Dhaka – A Bangladeshi youth has come up with an innovative idea to ensure sustainable waste management the lack of which remains a major health and environmental concern in urban areas of the developing countries, including Bangladesh, reports UNB.
Shougat Nazbin Khan, now playing a role as ‘Young Leader for Sustainable Development Goals’ at the United Nations, will develop a mobile application for sustainable waste management.
“It’s simple but a sustainable solution to poor waste management system,” she told UNB expressing her high hope to go a long way with the idea.
The United Nations Environment Programme (UNEP) has already announced 30 regional finalists, including Bangladeshi youth Nazbin, for the inaugural Young Champions of the Earth prize and invited all to rate the finalists’ ideas to save the environment.
A global jury will select six ‘Young Champions’ to each receive $15,000 in funding and technical support to bring their ideas to life.
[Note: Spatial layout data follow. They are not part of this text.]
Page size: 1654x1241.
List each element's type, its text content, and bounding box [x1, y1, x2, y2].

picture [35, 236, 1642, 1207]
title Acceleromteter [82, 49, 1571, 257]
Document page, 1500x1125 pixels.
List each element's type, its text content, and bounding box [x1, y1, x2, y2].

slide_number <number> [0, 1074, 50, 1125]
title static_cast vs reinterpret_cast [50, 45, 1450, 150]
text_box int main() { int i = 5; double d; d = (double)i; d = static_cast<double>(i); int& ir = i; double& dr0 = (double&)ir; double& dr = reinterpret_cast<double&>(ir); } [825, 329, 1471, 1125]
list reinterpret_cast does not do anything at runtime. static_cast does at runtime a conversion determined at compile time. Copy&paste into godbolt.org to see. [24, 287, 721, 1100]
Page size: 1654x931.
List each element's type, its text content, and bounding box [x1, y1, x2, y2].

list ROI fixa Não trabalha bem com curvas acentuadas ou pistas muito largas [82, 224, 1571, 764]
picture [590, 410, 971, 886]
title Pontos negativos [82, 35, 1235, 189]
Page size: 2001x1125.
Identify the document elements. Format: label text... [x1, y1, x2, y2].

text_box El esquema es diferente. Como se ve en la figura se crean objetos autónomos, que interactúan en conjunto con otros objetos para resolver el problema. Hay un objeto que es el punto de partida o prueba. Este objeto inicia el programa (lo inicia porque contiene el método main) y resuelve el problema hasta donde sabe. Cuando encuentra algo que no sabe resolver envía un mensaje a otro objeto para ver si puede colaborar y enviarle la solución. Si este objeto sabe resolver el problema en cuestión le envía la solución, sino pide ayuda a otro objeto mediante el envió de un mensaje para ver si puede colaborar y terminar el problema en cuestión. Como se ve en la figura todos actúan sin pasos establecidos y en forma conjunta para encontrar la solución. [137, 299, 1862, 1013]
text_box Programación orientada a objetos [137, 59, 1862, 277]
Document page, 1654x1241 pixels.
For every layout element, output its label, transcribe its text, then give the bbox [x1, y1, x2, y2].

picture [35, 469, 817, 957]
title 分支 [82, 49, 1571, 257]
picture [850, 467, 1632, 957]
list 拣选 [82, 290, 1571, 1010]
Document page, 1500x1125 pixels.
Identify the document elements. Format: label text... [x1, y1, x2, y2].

Nazbin is among the five finalists in the Asia Pacific Region who are termed by the UNEP as brilliant young change-makers with big ideas.
“I feel blessed to get selected as a regional finalist. I seek votes from all Bangladeshis and well-wishers across the world,” she said adding that she is the only finalist among all who is not an environmentalist.
It is a global competition aiming to identify, support and celebrate outstanding individuals between the ages of 18 and 30 with big ideas to protect or restore the environment.
Nazbin, who calls herself a community leader, clean energy technologist and a SDGs advocate, said, “Everyone will be benefited once it is developed.”
She said for the very first time, sustainable waste management system will be implemented with the help of mobile application namely “ENVLee” (to be developed).
Smartphone users will be able to open account on it with their personal details which could be only accessed by the user and app administrator, said Nazbin who is also doing research on clean energy production, sustainable energy system development and management.
The app will allow the user to input the number of waste (in case of organic) or kilograms of processed organic waste (fertilizer). Accordingly, they will be rewarded with points/stars.
“As soon as the points/stars reach sufficient level, the user will be contacted for waste collection,” Nazbin said.
Project ENVLee team will collect the waste from the user’s house and the team will take that to recycle companies or fertilizer distributing companies depending on the kind of waste collected.
She said these companies will pay according to the weight and a percentage of the money will be sent to the user through an online or mobile payment system.
“I’ve been working tirelessly to empower the rural communities of Bangladesh with quality education and skill training,” Nazbin said hoping that she will be able to make a difference this time, too.
The winners will be notified by September and invited to attend the Champions of the Earth Gala Dinner in Nairobi on December 5.
The winners will be expected to implement their big ideas and provide progress updates in the form of videos and blogs that will be shared on the Young Champions website.
“The future of our planet depends on our ability to innovate. And when it comes to environmental solutions, we’re only at the beginning of what I’m convinced will be a major economic revolution,” said Head of UN Environment Erik Solheim.
“These regional finalists are examples of the passion, drive and creativity that will underpin the coming change. These young innovators need to be empowered so that they can fulfill their potential and shape the future.”
Patrick Thomas, CEO of Covestro, a world-leading materials science company which sponsors the Young Champions of the Earth said, “I’m confident that many of these wonderful ideas will become reality and go a long way in making the world a brighter place not just for us, but for many generations to come.”